3.3. Importance pour les Métiers du Sport
L'entraînement doit viser non seulement le gain de force (hypertrophie, recrutement des UM) mais aussi l'optimisation de la commande nerveuse (vitesse d'activation, synchronisation des UM de type rapide) et l'amélioration de la proprioception (équilibre, ajustements rapides).
Lexique
- Aponevroses : Tendons plats formés de fibres de collagène entremêlées, permettant l'insertion du muscle sur des lames fibreuses ou du cartilage.
- Endomysium : Gaine de tissu conjonctif lâche qui enveloppe individuellement chaque fibre musculaire.
- Épimysium : Gaine de tissu conjonctif dense qui enveloppe l'ensemble du muscle.
- Faisceau Musculaire : Groupe de fibres musculaires délimité par le périmysium.
- Fibre Musculaire (Myofibre) : Cellule musculaire striée, allongée et polynucléée, constituant l'unité cellulaire du muscle.
- Fuseaux Neuromusculaires (FNM) : Propriocepteurs sensibles aux variations de longueur (étirement) du muscle.
- Motoneurone : Neurone moteur qui innerve les fibres musculaires, provoquant leur contraction.
- Organes Tendineux de Golgi (OTG) : Propriocepteurs sensibles aux variations de tension (force) du muscle.
- Périmysium : Gaine de tissu conjonctif lâche qui enveloppe un faisceau musculaire.
- Proprioception : Ensemble des informations afférentes transmises au SNC sur la position et le mouvement du corps dans l'espace.

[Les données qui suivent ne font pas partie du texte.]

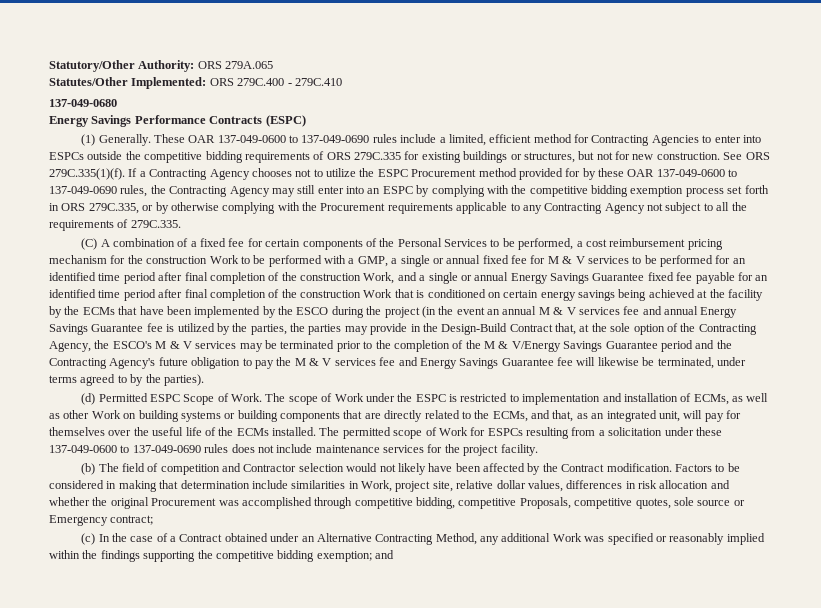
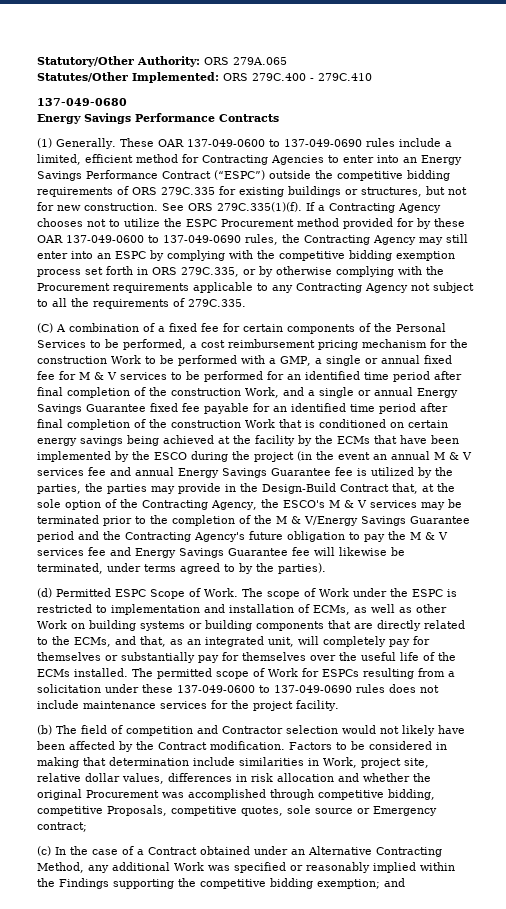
[265,115,306,127] (ESPC) -> (279, 118) none
[49,152,84,160] ESPCs -> [403,155,462,165] [37,170,265,181] an Energy Savings Performance Contract (“ESPC”)
(703, 414) none -> [323,636,430,647] [37,652,195,663] completely pay for themselves or substantially
[100,550,140,562] findings -> [59,878,109,889] Findings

- Unité Motrice : Un motoneurone et l'ensemble des fibres musculaires qu'il innerve. C'est l'unité fonctionnelle de la contraction.
Référence
- Institut de Myologie : Pour des connaissances approfondies sur le muscle, de l'anatomie à la pathologie.
- INSEP (Institut National du Sport, de l'Expertise et de la Performance) : Pour des ouvrages et articles traitant de physiologie de la performance, d'entraînement à haute intensité et de biomécanique.
- AFM-Téléthon : Pour des fiches détaillées et claires sur le muscle squelettique et les pathologies neuromusculaires.